Unfortunately, many developers will stop short of documenting their model using its card, making it hard to reproduce or use the artifacts. Poor model documentation may limit the discovery of your work or even undermine trust in your brand.
Hugging Face shares some of their findings in UX research focused on the usability of ModelCards for different audiences and even created a tool to help generate this documentation.
This post will emphasize learning from larger-scale data by reviewing 1,000 models from Hugging Face's Hub using their APIs to get more data relating documentation quality to model popularity.
To measure popularity, we'll use the statistics directly available through the Hub APIs to retrieve 'download counts' and 'user likes.' Check out this notebook for HF Hub API examples for getting this information.
To assess documentation quality, we'll apply LLM-as-a-Judge by prompting frontier models to score each model card's content on the 1-5 Likert scale, using a rubric which rewards well-structured and comprehensive documentation while penalizing generically templated or incomplete cards.
Here is a new HF dataset, including the models and metrics relevant to this investigation at the time of writing.
From our table, here's a sample model with low-information documentation and low likes, despite hundreds of monthly downloads.
For comparison, this model includes comprehensive documentation and a couple more likes with similar download counts.
The following histogram shows the distribution of quality scores as determined by the LLM Judge for our collection of models.
After excising outliers, we can apply robust regression and Spearman rank correlation to identify modest positive correlations between scores of model card content and 'download counts' and 'user likes,' respectively.
Perhaps not surprisingly, the relationship between high-scoring model card content and 'user likes' is stronger.
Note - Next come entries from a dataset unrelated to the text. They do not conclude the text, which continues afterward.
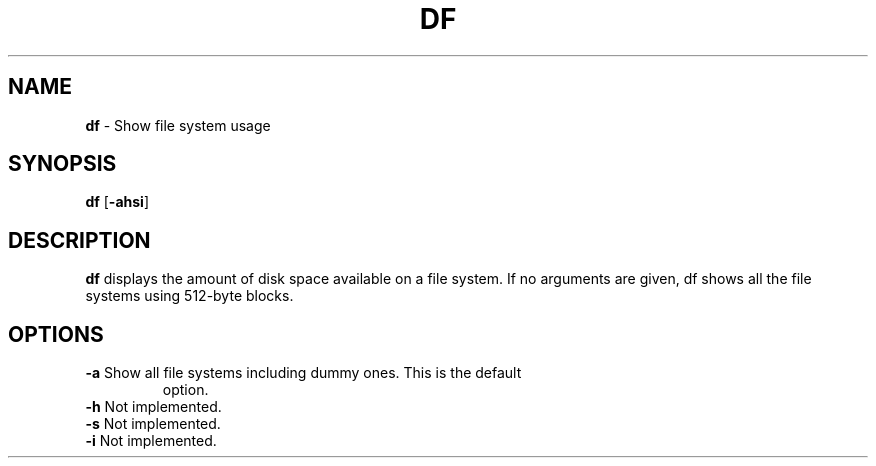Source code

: .TH DF 1 ubase-VERSION
.SH NAME
\fBdf\fR - Show file system usage
.SH SYNOPSIS
\fBdf\fR [\fB-ahsi\fR]
.SH DESCRIPTION
\fBdf\fR displays the amount of disk space available on a file system.
If no arguments are given, df shows all the file systems using 512-byte
blocks.
.SH OPTIONS
.TP
\fB-a\fR Show all file systems including dummy ones. This is the default
option.
.TP
\fB-h\fR Not implemented.
.TP
\fB-s\fR Not implemented.
.TP
\fB-i\fR Not implemented.
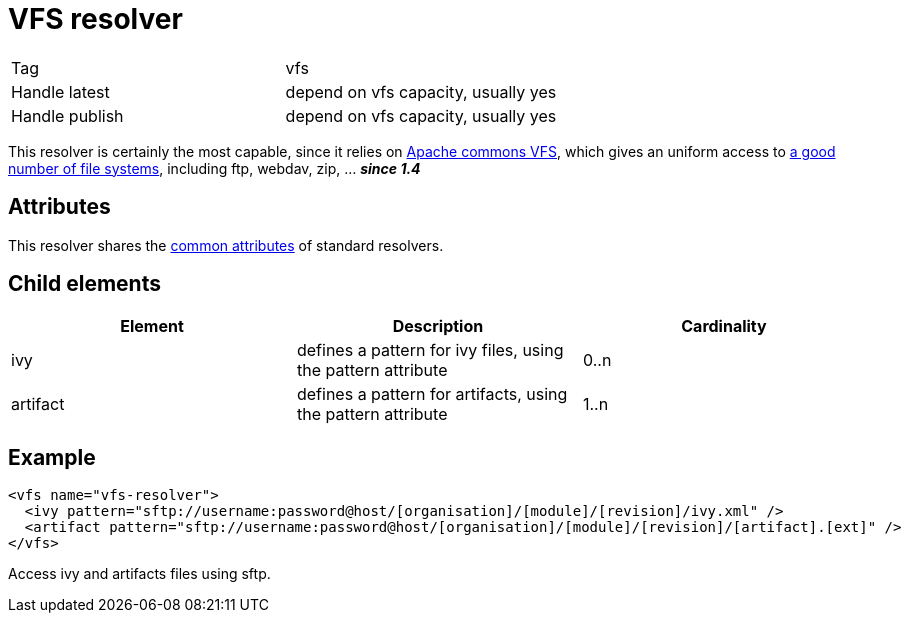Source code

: ////
   Licensed to the Apache Software Foundation (ASF) under one
   or more contributor license agreements.  See the NOTICE file
   distributed with this work for additional information
   regarding copyright ownership.  The ASF licenses this file
   to you under the Apache License, Version 2.0 (the
   "License"); you may not use this file except in compliance
   with the License.  You may obtain a copy of the License at

     http://www.apache.org/licenses/LICENSE-2.0

   Unless required by applicable law or agreed to in writing,
   software distributed under the License is distributed on an
   "AS IS" BASIS, WITHOUT WARRANTIES OR CONDITIONS OF ANY
   KIND, either express or implied.  See the License for the
   specific language governing permissions and limitations
   under the License.
////

= VFS resolver

[]
|=======
|Tag|vfs
|Handle latest|depend on vfs capacity, usually yes
|Handle publish|depend on vfs capacity, usually yes
|=======

This resolver is certainly the most capable, since it relies on link:http://jakarta.apache.org/commons/vfs/[Apache commons VFS], which gives an uniform access to link:http://jakarta.apache.org/commons/vfs/filesystems.html[a good number of file systems], including ftp, webdav, zip, ... *__since 1.4__*


== Attributes

This resolver shares the link:../settings/resolvers.html#common[common attributes] of standard resolvers.

== Child elements


[options="header"]
|=======
|Element|Description|Cardinality
|ivy|defines a pattern for ivy files, using the pattern attribute|0..n
|artifact|defines a pattern for artifacts, using the pattern attribute|1..n
|=======



== Example


[source, xml]
----

<vfs name="vfs-resolver">
  <ivy pattern="sftp://username:password@host/[organisation]/[module]/[revision]/ivy.xml" />
  <artifact pattern="sftp://username:password@host/[organisation]/[module]/[revision]/[artifact].[ext]" />
</vfs> 

----

Access ivy and artifacts files using sftp.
Some models seem made for machine consumption; GGUF quantized models optimized for inference often end up with high download counts.
Using text embeddings to represent each model's documentation, we can use projection and clustering to identify common patterns. You'll recognize some models that belong to the big labs that originated the foundation models. Still, other popular segments include inference-optimized artifacts or models made by indie practitioners, who have specialized their models to a particular domain or multilingual capabilities.
Using this analysis, I wanted to improve the documentation of some of the models I've shared, like this thinking VLM that uses test-time compute for enhanced quantitative spatial reasoning.
Popular models use tags and comprehensive metadata and offer inference optimized gguf quants. People want to see the main usage and limitations called out clearly as well as code snippets or link spaces to quickly get the model running.
After generating some recommended changes based on our scoring rubric, I added more information about the model's limitations and info to help others reproduce training or better understand the dataset. I'll wait to see how these changes affect community engagement and traction for these latest models 🤞
Ultimately, our analysis supports what we knew must be true: high-quality documentation improves discoverability and trust. If it was worth pushing to the hub, why kneecap its distribution by treating documentation as an afterthought?
The Hub is not just a place to back up those weights. By providing more of the context behind that model, yours could make worldwide impact.
Want your weights heard 'round the hub? You gotta rock the docs!